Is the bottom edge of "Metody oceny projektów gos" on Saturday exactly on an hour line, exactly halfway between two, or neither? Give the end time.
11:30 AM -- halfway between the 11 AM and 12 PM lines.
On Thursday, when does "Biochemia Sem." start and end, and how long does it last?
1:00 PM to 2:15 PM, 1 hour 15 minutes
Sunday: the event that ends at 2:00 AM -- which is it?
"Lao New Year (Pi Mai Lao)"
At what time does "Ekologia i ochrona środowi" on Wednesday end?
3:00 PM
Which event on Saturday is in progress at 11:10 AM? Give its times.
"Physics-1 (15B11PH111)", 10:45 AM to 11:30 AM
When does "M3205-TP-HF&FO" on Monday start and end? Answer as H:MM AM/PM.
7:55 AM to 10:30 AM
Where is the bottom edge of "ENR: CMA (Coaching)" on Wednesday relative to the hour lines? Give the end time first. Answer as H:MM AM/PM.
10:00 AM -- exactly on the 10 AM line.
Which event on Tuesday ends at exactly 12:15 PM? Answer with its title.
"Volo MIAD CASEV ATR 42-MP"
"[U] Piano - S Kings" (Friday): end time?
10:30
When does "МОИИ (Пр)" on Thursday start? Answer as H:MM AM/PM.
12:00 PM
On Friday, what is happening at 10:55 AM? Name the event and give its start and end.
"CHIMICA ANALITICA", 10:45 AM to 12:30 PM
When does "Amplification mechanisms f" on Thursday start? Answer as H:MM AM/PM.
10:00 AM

PROBLEM REQUIREMENTS:
Copy each line above that contains the string "does", treating uppercase and lowercase as different.

RIGHT ANSWER:
On Thursday, when does "Biochemia Sem." start and end, and how long does it last?
At what time does "Ekologia i ochrona środowi" on Wednesday end?
When does "M3205-TP-HF&FO" on Monday start and end? Answer as H:MM AM/PM.
When does "МОИИ (Пр)" on Thursday start? Answer as H:MM AM/PM.
When does "Amplification mechanisms f" on Thursday start? Answer as H:MM AM/PM.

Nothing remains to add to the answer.